[Front-end code edit data]
== Segment start ==
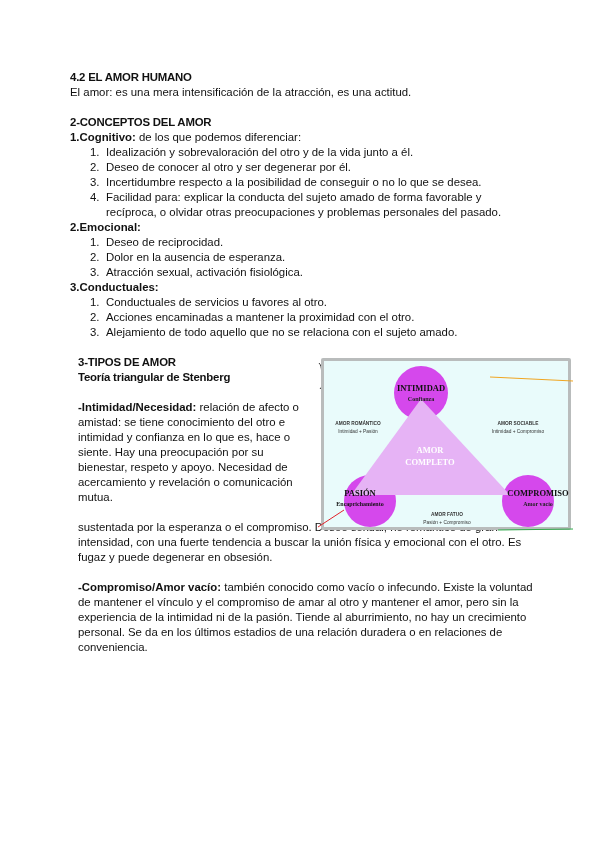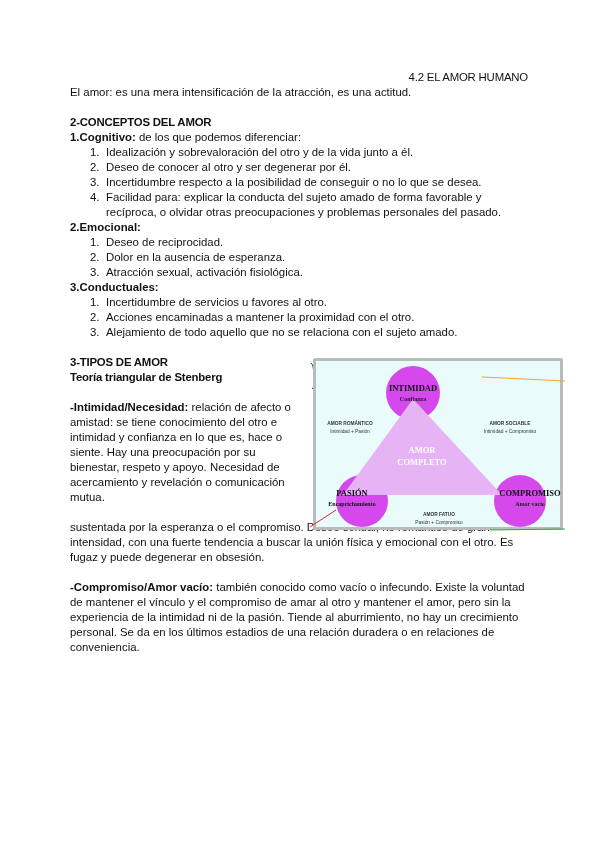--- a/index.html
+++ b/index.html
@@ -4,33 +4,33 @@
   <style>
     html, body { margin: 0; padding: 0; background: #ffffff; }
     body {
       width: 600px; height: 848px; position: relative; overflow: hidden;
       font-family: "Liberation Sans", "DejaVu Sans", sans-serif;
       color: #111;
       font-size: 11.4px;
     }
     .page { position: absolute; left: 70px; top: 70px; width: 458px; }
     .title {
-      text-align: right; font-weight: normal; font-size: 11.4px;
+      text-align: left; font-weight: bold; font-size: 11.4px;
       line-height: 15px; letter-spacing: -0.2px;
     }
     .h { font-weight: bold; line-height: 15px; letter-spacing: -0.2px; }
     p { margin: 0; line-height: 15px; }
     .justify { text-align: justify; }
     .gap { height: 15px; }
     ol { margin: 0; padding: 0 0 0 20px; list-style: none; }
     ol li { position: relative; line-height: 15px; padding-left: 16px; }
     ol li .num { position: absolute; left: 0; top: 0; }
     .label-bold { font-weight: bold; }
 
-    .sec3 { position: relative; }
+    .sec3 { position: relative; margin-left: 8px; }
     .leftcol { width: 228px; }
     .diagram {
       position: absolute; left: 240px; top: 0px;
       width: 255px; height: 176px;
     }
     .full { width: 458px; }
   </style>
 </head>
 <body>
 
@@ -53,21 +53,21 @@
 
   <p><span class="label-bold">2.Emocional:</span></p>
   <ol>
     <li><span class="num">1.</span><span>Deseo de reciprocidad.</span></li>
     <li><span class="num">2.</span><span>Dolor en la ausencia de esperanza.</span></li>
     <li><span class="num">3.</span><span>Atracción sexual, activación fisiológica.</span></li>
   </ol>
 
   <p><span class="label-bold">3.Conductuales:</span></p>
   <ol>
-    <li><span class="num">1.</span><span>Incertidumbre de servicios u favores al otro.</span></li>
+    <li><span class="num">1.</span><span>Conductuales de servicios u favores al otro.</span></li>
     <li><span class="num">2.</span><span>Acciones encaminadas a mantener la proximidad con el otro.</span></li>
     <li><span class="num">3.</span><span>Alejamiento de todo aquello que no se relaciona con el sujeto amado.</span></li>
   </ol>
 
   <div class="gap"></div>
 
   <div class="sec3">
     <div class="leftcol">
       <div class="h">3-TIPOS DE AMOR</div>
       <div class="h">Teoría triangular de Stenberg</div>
== Segment end ==
== Segment start ==
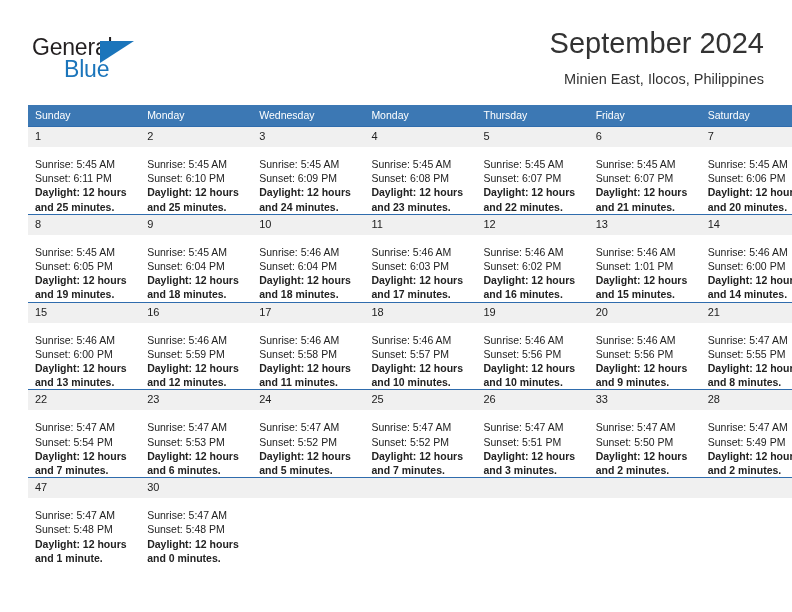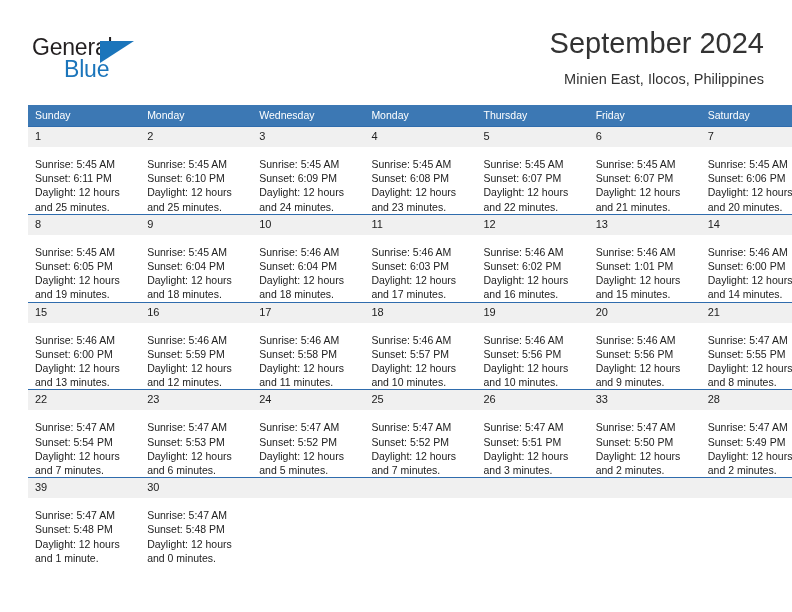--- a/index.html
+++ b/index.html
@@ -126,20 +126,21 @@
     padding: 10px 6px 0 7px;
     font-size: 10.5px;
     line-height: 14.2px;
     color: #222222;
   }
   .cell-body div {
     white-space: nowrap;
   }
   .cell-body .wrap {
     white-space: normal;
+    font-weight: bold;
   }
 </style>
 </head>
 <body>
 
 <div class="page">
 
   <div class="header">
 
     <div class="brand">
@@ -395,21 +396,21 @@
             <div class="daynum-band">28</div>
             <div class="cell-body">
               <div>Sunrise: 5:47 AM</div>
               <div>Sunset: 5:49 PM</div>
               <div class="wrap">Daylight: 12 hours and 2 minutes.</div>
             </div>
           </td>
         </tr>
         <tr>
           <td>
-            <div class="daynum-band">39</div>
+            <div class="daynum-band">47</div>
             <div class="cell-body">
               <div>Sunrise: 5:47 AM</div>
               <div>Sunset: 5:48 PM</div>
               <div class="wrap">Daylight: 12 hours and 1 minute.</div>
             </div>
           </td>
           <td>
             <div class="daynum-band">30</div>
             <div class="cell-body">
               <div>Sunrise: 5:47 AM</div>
== Segment end ==
BRIEF: Each line that includes the string "leftcol" should be copied from the data.

RESULT OF THE EXERCISE:
     .leftcol { width: 228px; }
     <div class="leftcol">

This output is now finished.